Thank you - try it out and let me know what you think.
Based on the launch feedback so far today, I think I need to build a Slack integration - primarily as a separate channel to deliver the daily newsletter. It seems like lots of people don't even open their work email anymore, so the chat + forum need to work together.
I wrote more about why chat fails for work communication in my launch post here - summarized as "our workplace communication looks like the floor of a 1980s stock exchange, not a place for writing code." https://www.contraption.co/news/launching-booklet/
That's a great point, and I'm conscious of it. I try to take a first-principles approach to building.
For instance, a few people have requested "pinned posts." I personally don't want the same post stuck at the top of my screen forever, and upon digging in deeper I find that people really want a "Welcome" post that all new users see and can access. So, I'm exploring some ways of accomplishing that without pinning - such as a dismissible post for new members.
I hate that forums changed from Simple Machine Forums or PHPBB to Discourse, the ui in Discourse is terrible and I find it unfriendly for community feeling - it doesn't invite customization, discourse design looks like an airport bathroom.
I disagree. I find Discourse superb. From the user’s perspective it is simple, clean, fast, with amazing search, etc. It can be customised, but most people using it do it for practical reasons, and worry little about customisations.
I experience it as fast compared to traditional, pre-SPA-era web forums; the use of JavaScript speeds up a lot of interactions that would otherwise require a full page load. The live Markdown preview is also a heck of a lot better than having to click “preview” and wait for a page load to see your BBCode rendered. Having live updates for new posts/edits without having to refresh contributes to a snappy feeling. And I think the visual theming is nice and clean.
Still, compared to a good email client, it’s not so fast. Which is why I personally read Discourse forums mainly via email, only visiting the actual site for long threads or when I want to reply. It’s not perfect, since Discourse allows editing posts but doesn’t notify email users of edits. But it’s fine. I actually like it better than real mailing lists, because I prefer Discourse’s composing interface.
Discourse is definitely not fast. Whenever Google sends me to a discourse page I just end up giving up on waiting for it after staring for over 8 seconds at a blank page.
I am dumbfounded by the number of people signing up for these chat-based communities. Do people scroll through the threads? Are they watching notifications come through?
Chat works great for a small group of friends, I don't think it is a good fit for a community
Some telegram groups developed as some sort of community.
"Do people scroll through the threads?"
Most won't, so the same things and questions get discussed again and again. If the mod is engaged he will create sticky notes, but people also often ignore those. So - yeah, I agree. Not a good fit for a community. They sort of upgrade it though regulary, and now you can have subgroups in groups that can work as forum threads, but I experience it not as a good UX and I regulary delete telegram as it is really hard filtering out useful comments from noise.
Agreed. Im so thankful for the few remaining good forums like elixirforum.com etc. So sad that discord really hijacked all of the communities (of course i understand people choose it because it is good but still)

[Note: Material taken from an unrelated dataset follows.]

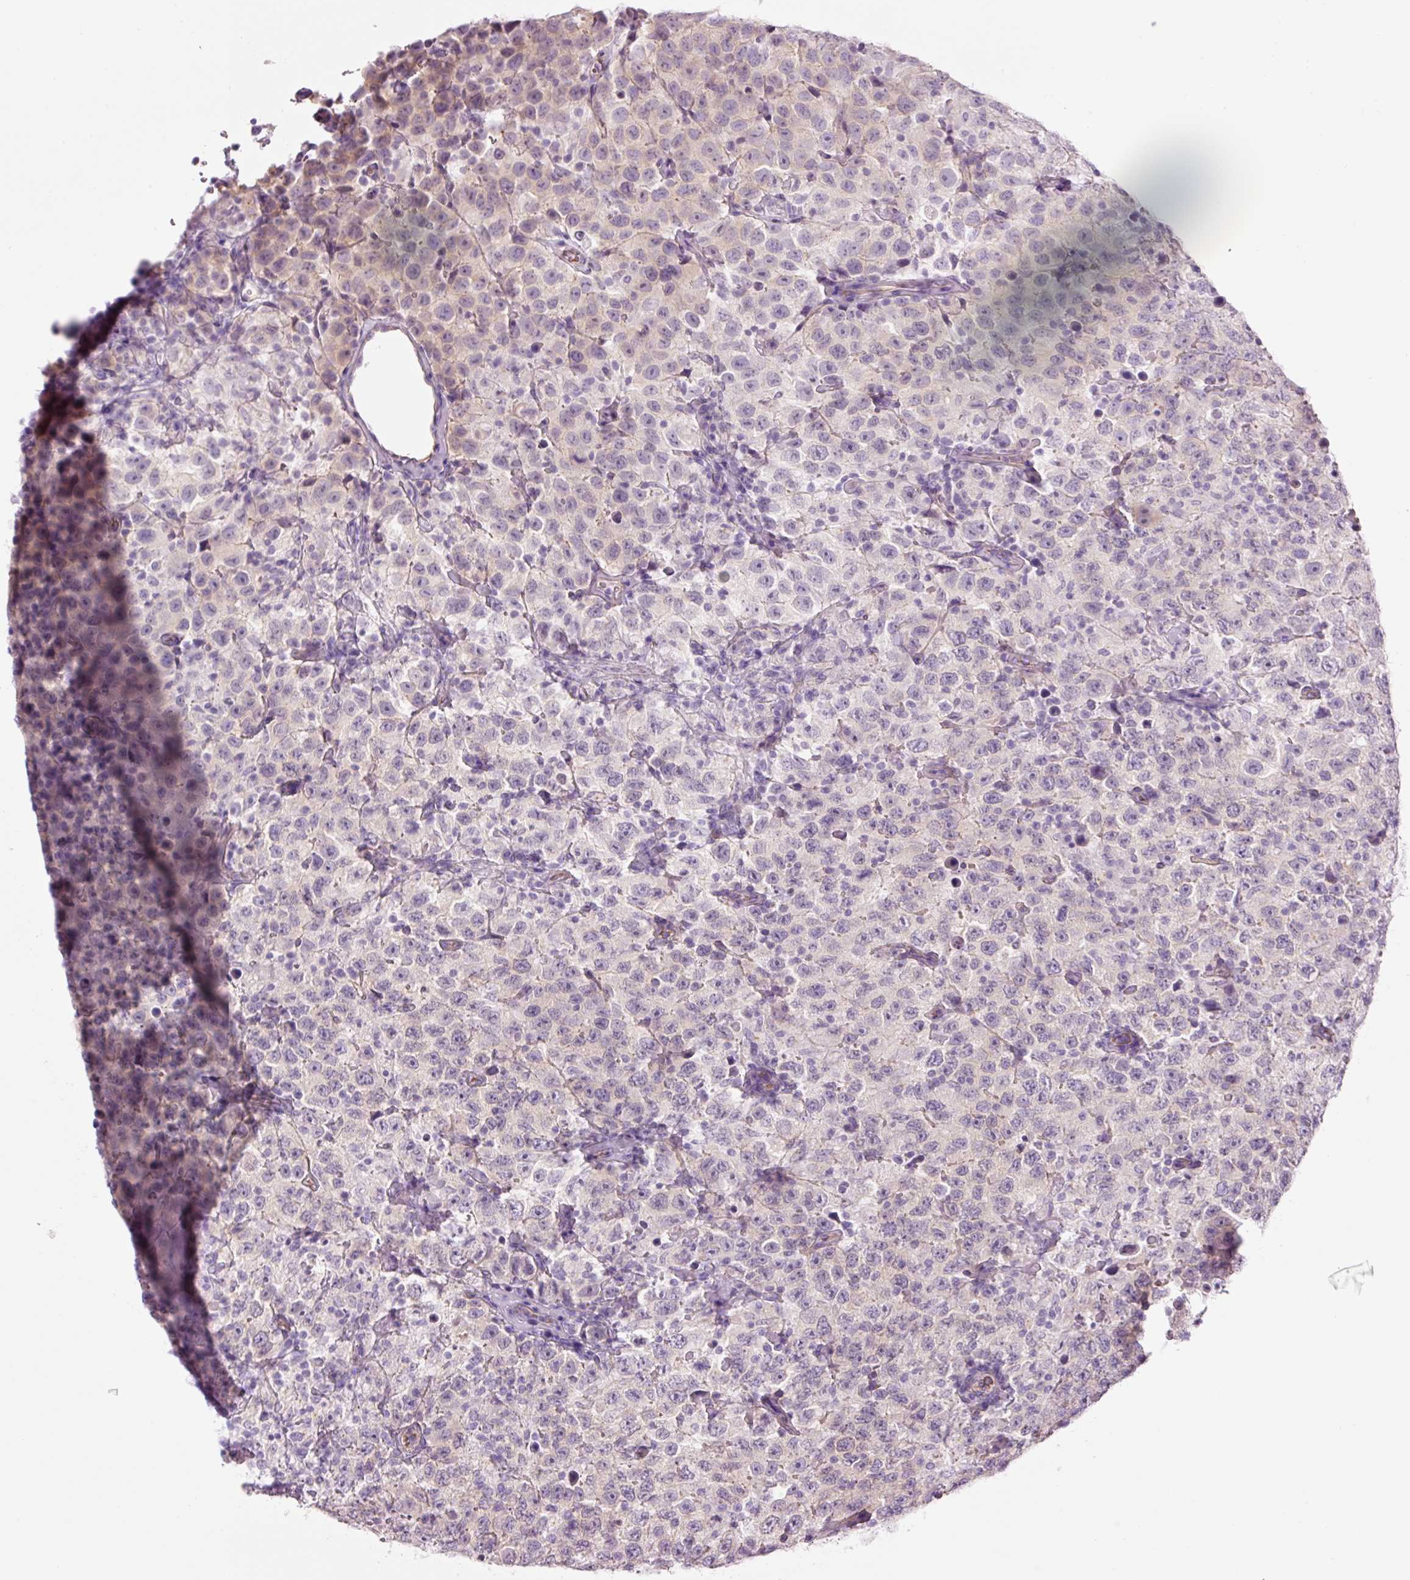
{"staining": {"intensity": "weak", "quantity": "<25%", "location": "cytoplasmic/membranous"}, "tissue": "testis cancer", "cell_type": "Tumor cells", "image_type": "cancer", "snomed": [{"axis": "morphology", "description": "Seminoma, NOS"}, {"axis": "topography", "description": "Testis"}], "caption": "Tumor cells show no significant expression in testis cancer. (Stains: DAB IHC with hematoxylin counter stain, Microscopy: brightfield microscopy at high magnification).", "gene": "HSPA4L", "patient": {"sex": "male", "age": 41}}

I think it's popular because it's easy / free to set up and the friction is very low for new user, not because it's actually any good.
I think it's actually horrendous for things you want to use forums for. I don't remember using IRC in lieu of forums (did we?), why do we use Discord for the same?
Discord is really good at sucking you into conversation and capturing your attention/time. Its way better than IRC ever was. But that doesn't mean its a good format for information, issue threads, work discussion and such.
Those insights are things I've tried to bake into Booklet - for instance, a really generous free plan and no per-user pricing. Existing community platforms (like Circle) are not set up for bottoms-up adoption, so it ends up feeling like gross enterprise software.
I believe we need to standarize forums api so we can build readers as well to see all the forums you are subscribed to in one place instead of jumping between websites
If you like the old school bulletinBoards + standardized protocol, then you may like LemmyBB. An homage to the classic forums with the reach of activitypub protocol: https://github.com/LemmyNet/lemmyBB
It's not like chat hasn't existed for decades, it definitely has been in foresight for many. I think what attracted people to these platforms is the ease of use and plug n play nature of centralised software compared to forums that have much less intuitive UX and have only recently adopted federation making the very vast majority of them lacking in interoperability.
It’s really a social issue more than a technical one. How to get people to stop playing, “guess which platform I sent you an urgent message on, which nobody else you work with uses to contact you, ever?”
Threading and history I think are necessary for the email thread set.
Definitely rooting for this to take off.